*Passage shown*:
• • •
URN Syntax
Tagged URN grammar, normalization, canonicalization, and CAP direction defaults
Definition
Let U be the set of all normalized Tagged URNs.
A Tagged URN has the structure:
prefix:key1=value1;key2=value2;...
Each element $u \in U$ has:
- A prefix (e.g.,
media,cap) - Zero or more tags as key-value pairs
- A well-defined canonical representation
Grammar
tagged-urn ::= prefix ":" tags?
prefix ::= identifier
tags ::= tag (";" tag)*
tag ::= key ("=" value)?
key ::= identifier
value ::= unquoted-value | quoted-value
identifier ::= [a-z][a-z0-9-]*
Examples:
media: # Identity (no tags)
media:pdf;bytes # Two tags with implicit * values
cap:in=media:pdf;op=extract;out=media:object
cap:in="media:pdf;bytes";op=extract;out="media:object"
• • •
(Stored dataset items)
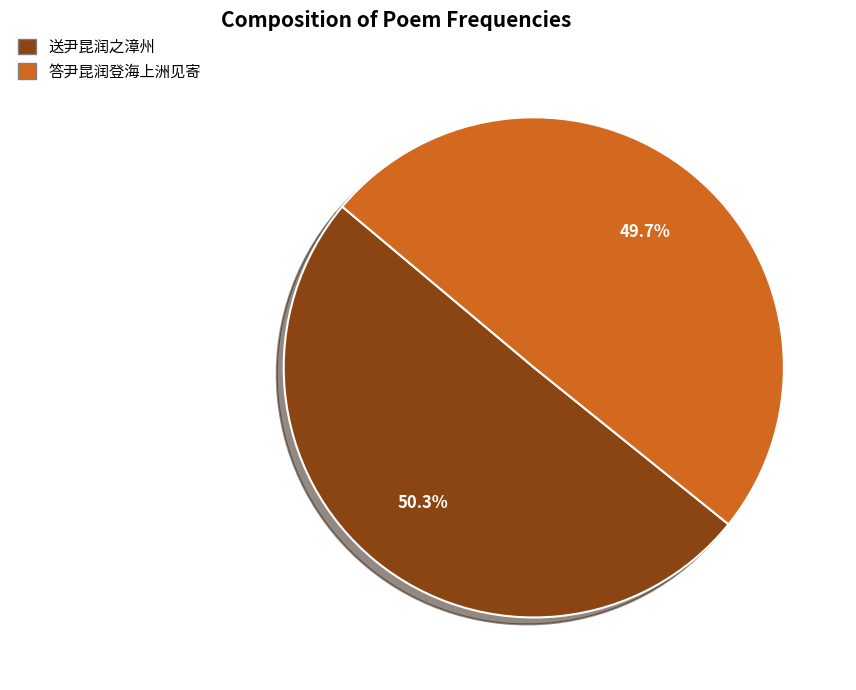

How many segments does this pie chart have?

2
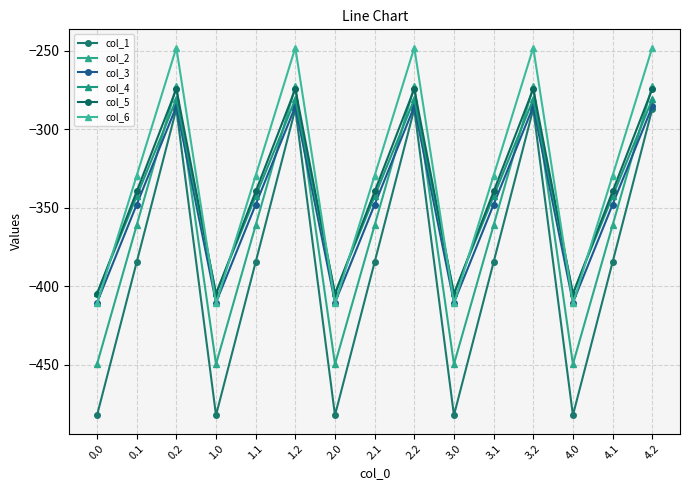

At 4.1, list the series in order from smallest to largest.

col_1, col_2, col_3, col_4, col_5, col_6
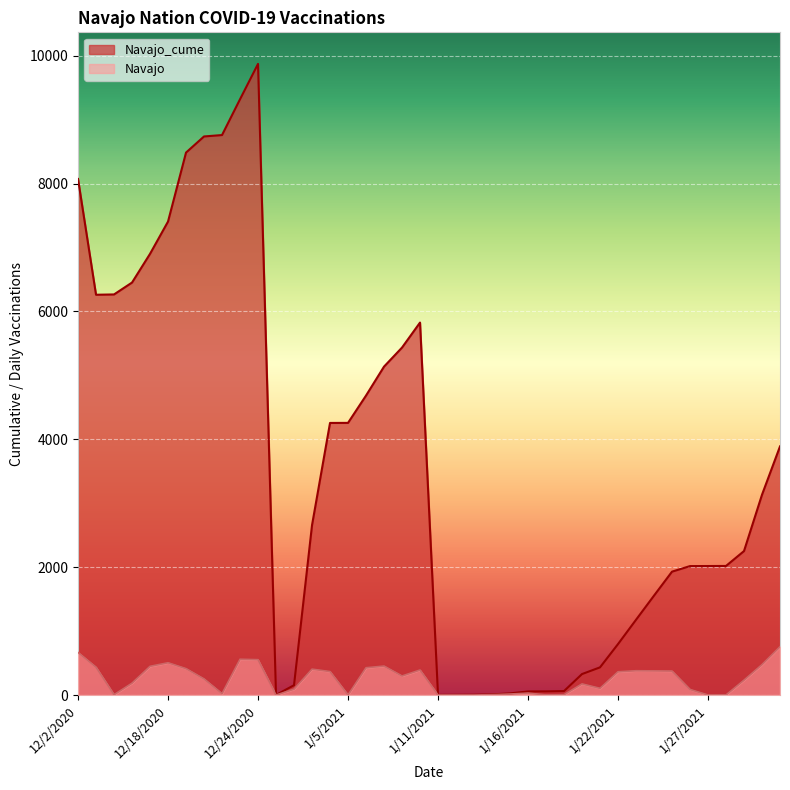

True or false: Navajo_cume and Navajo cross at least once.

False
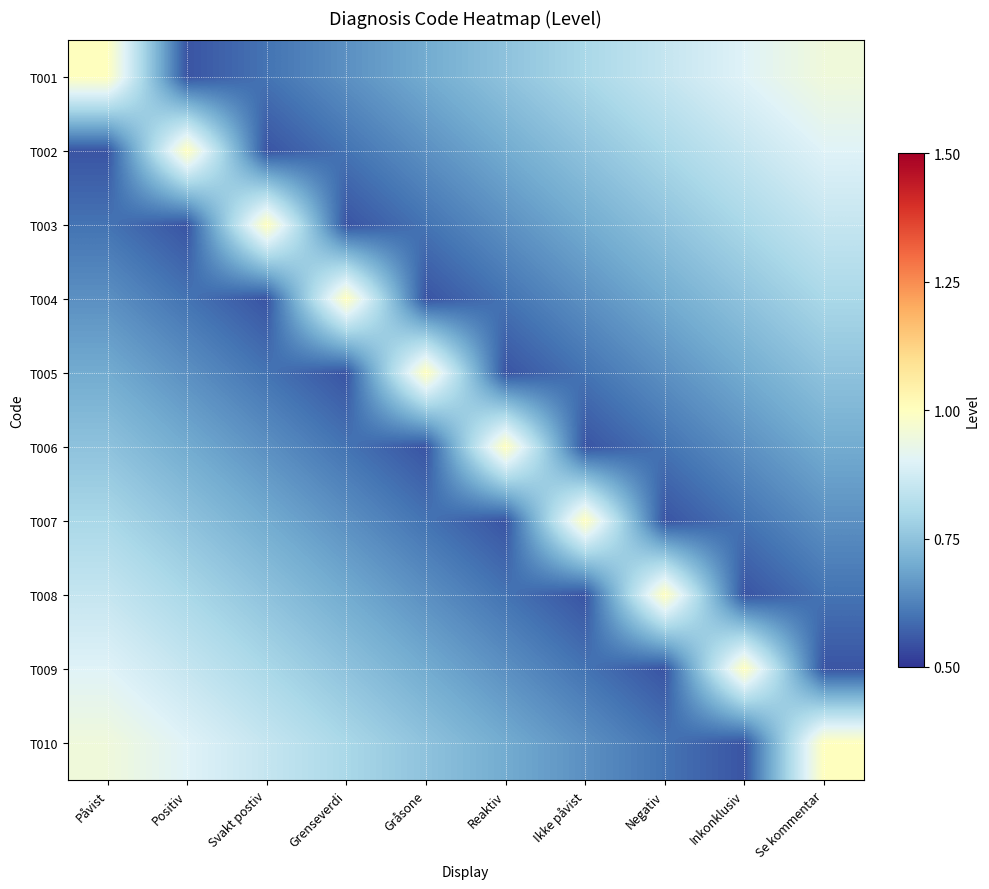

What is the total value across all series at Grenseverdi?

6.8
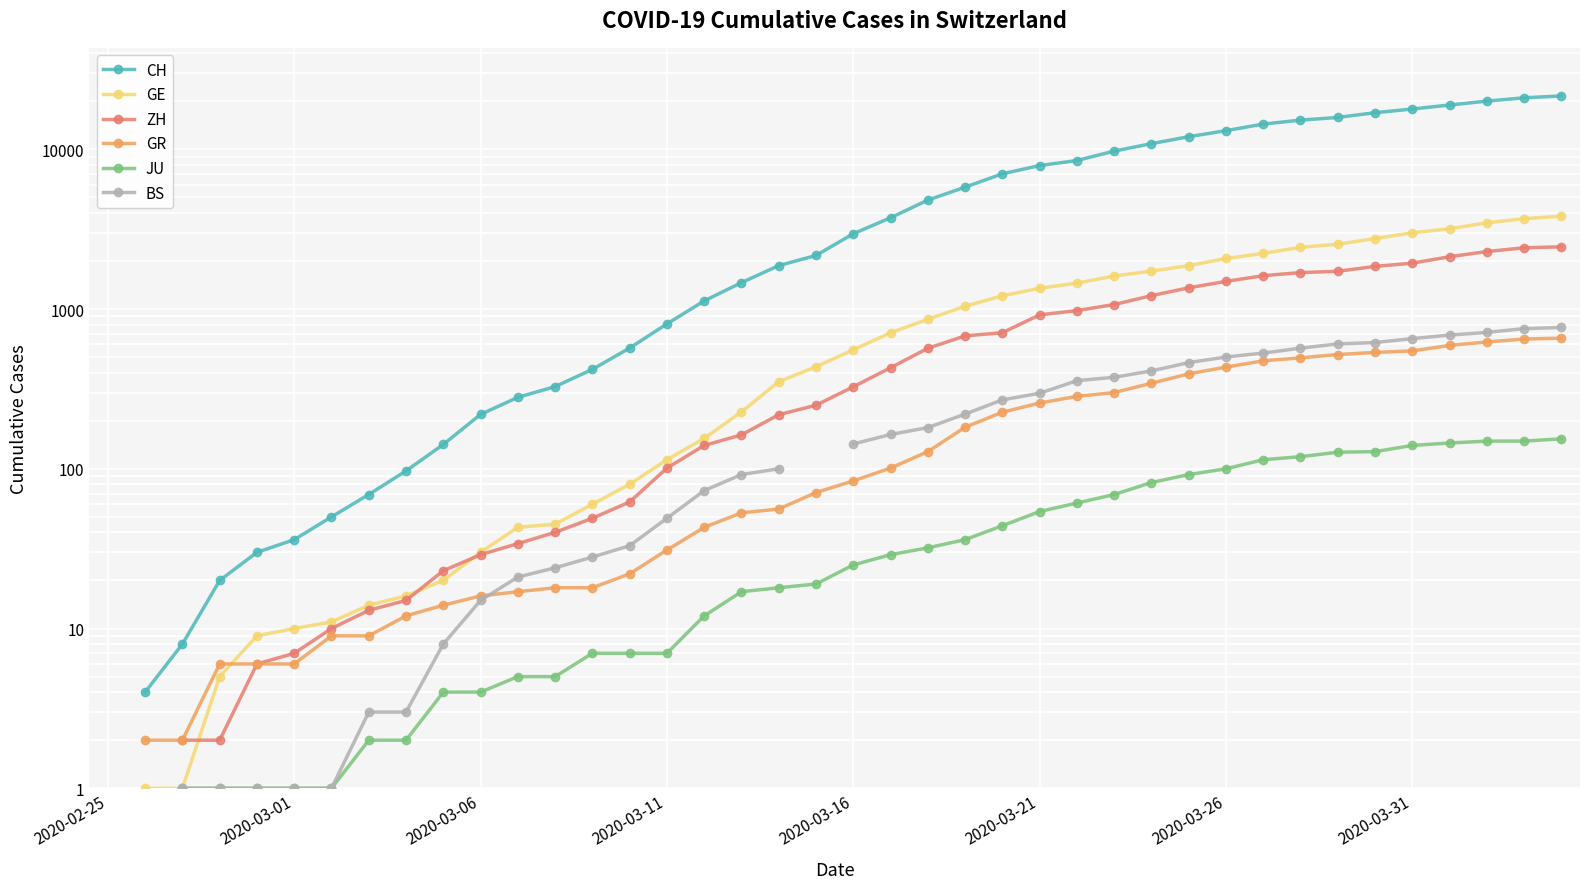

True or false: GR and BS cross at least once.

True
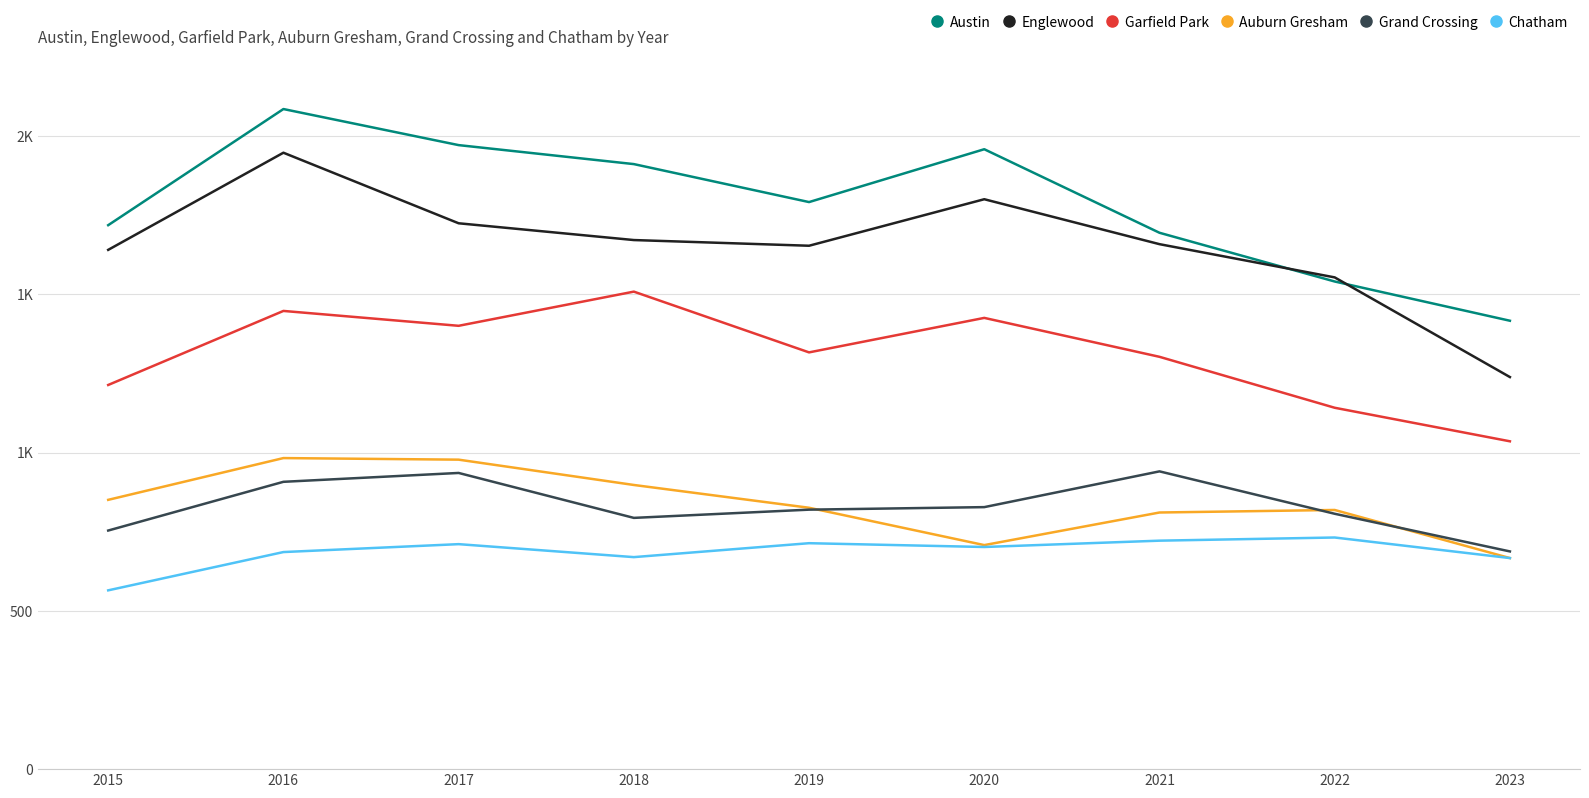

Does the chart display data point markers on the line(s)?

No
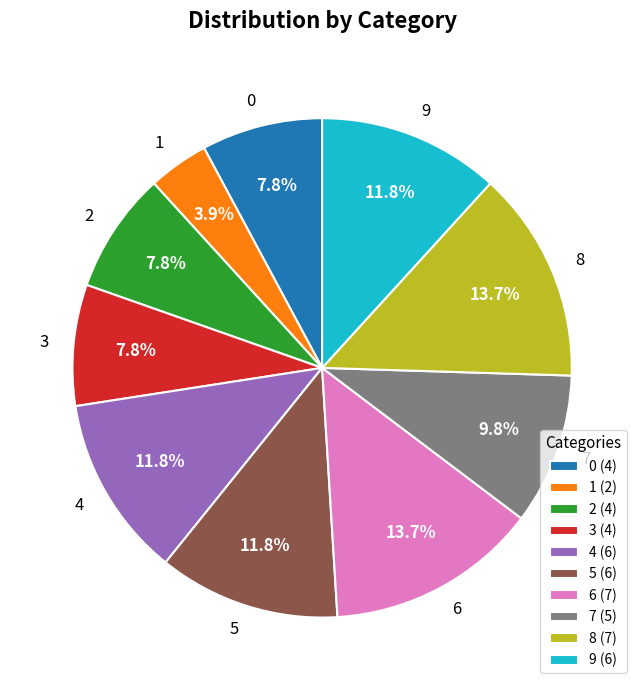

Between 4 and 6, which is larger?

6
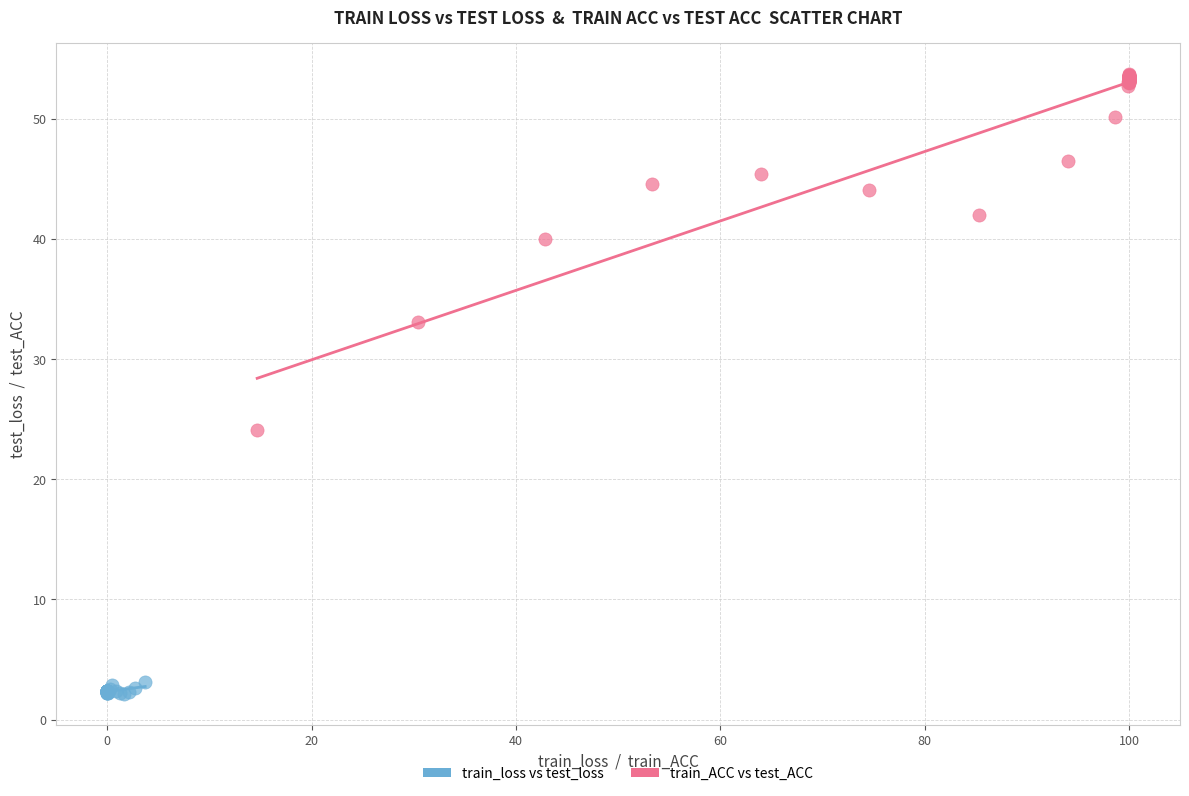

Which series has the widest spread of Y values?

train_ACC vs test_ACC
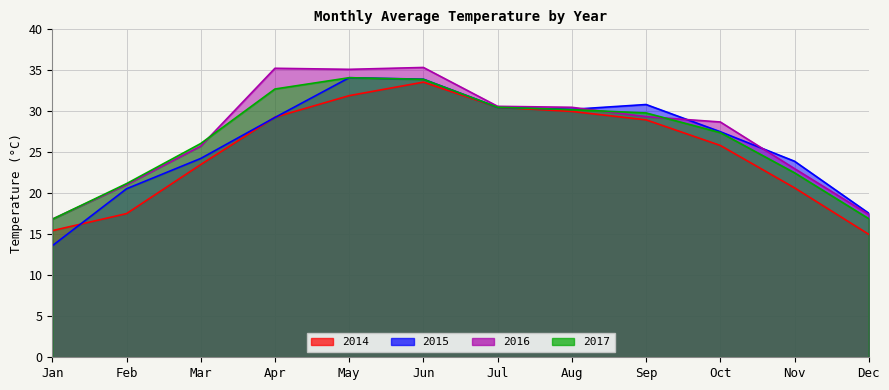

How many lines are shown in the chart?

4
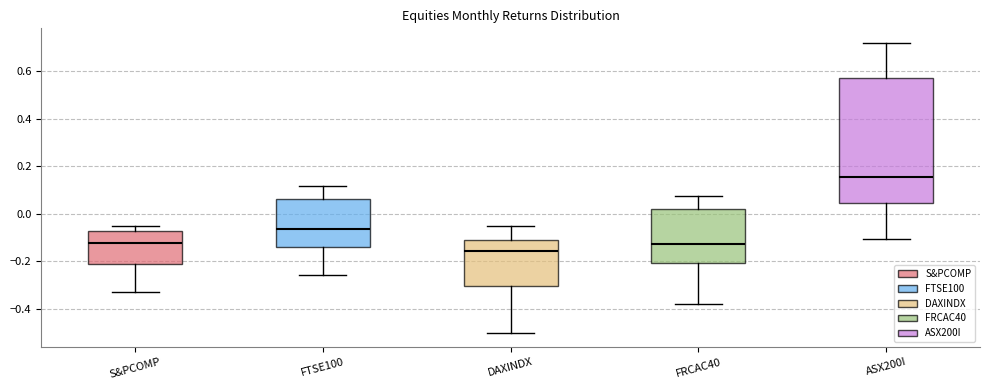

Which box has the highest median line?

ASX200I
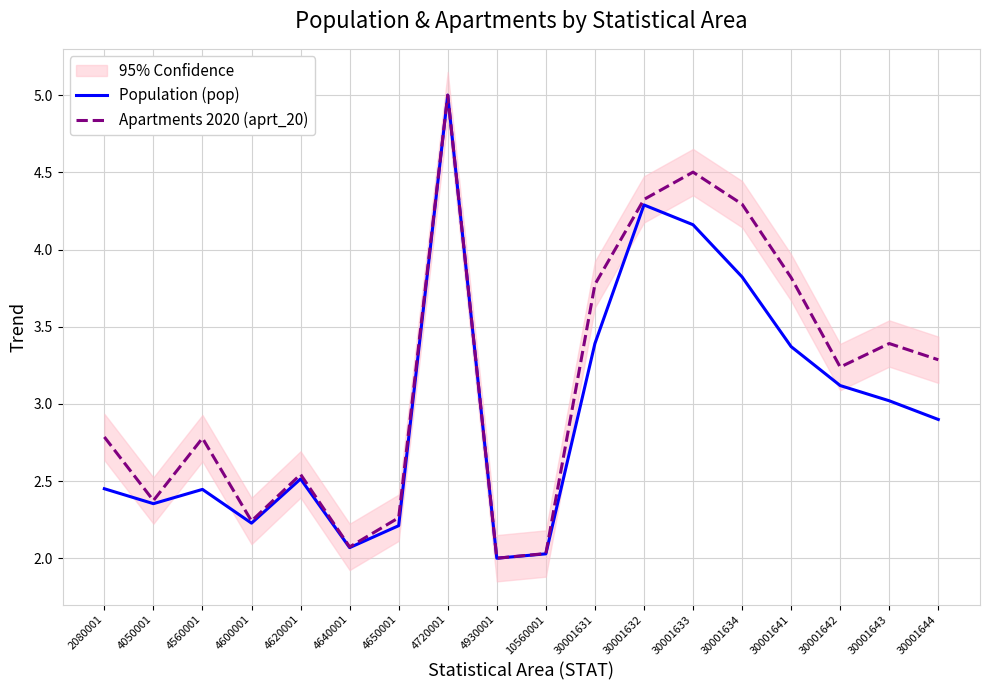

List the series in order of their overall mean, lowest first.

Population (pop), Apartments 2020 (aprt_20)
• • •
*Check your understanding*:
- A) Rewrite the stretch of the URN syntax text from "Each element $u" through "Identity (no tags)", swapping "prefix" for "scheme".
- B) Count the lines of the stored dataset items that contain the string "chart" and reply with only that number.

*Results in order*:
- A)
Each element $u \in U$ has:
- A scheme (e.g.,
media,cap) - Zero or more tags as key-value pairs
- A well-defined canonical representation
Grammar
tagged-urn ::= scheme ":" tags?
scheme ::= identifier
tags ::= tag (";" tag)*
tag ::= key ("=" value)?
key ::= identifier
value ::= unquoted-value | quoted-value
identifier ::= [a-z][a-z0-9-]*
Examples:
media: # Identity (no tags)

- B) 3